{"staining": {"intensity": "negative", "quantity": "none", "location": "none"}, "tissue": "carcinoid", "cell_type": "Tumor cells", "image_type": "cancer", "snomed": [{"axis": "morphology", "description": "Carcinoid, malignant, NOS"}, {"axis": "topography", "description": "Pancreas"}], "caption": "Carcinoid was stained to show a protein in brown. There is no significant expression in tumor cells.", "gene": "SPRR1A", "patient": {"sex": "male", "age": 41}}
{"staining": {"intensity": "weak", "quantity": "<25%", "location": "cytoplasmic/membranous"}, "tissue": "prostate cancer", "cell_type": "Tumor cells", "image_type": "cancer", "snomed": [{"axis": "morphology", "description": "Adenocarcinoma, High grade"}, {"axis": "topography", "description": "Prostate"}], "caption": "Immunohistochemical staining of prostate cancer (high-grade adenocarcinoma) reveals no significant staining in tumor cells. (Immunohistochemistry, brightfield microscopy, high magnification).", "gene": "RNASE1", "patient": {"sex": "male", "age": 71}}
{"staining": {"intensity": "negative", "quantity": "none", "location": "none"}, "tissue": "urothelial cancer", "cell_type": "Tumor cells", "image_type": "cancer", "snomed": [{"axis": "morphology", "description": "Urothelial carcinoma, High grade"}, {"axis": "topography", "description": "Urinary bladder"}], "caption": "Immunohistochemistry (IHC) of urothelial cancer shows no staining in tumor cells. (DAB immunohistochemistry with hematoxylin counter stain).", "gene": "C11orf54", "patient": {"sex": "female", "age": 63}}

## Task description
Write out every line of the material exactly as it appears.

## Response area
{"staining": {"intensity": "negative", "quantity": "none", "location": "none"}, "tissue": "carcinoid", "cell_type": "Tumor cells", "image_type": "cancer", "snomed": [{"axis": "morphology", "description": "Carcinoid, malignant, NOS"}, {"axis": "topography", "description": "Pancreas"}], "caption": "Carcinoid was stained to show a protein in brown. There is no significant expression in tumor cells.", "gene": "SPRR1A", "patient": {"sex": "male", "age": 41}}
{"staining": {"intensity": "weak", "quantity": "<25%", "location": "cytoplasmic/membranous"}, "tissue": "prostate cancer", "cell_type": "Tumor cells", "image_type": "cancer", "snomed": [{"axis": "morphology", "description": "Adenocarcinoma, High grade"}, {"axis": "topography", "description": "Prostate"}], "caption": "Immunohistochemical staining of prostate cancer (high-grade adenocarcinoma) reveals no significant staining in tumor cells. (Immunohistochemistry, brightfield microscopy, high magnification).", "gene": "RNASE1", "patient": {"sex": "male", "age": 71}}
{"staining": {"intensity": "negative", "quantity": "none", "location": "none"}, "tissue": "urothelial cancer", "cell_type": "Tumor cells", "image_type": "cancer", "snomed": [{"axis": "morphology", "description": "Urothelial carcinoma, High grade"}, {"axis": "topography", "description": "Urinary bladder"}], "caption": "Immunohistochemistry (IHC) of urothelial cancer shows no staining in tumor cells. (DAB immunohistochemistry with hematoxylin counter stain).", "gene": "C11orf54", "patient": {"sex": "female", "age": 63}}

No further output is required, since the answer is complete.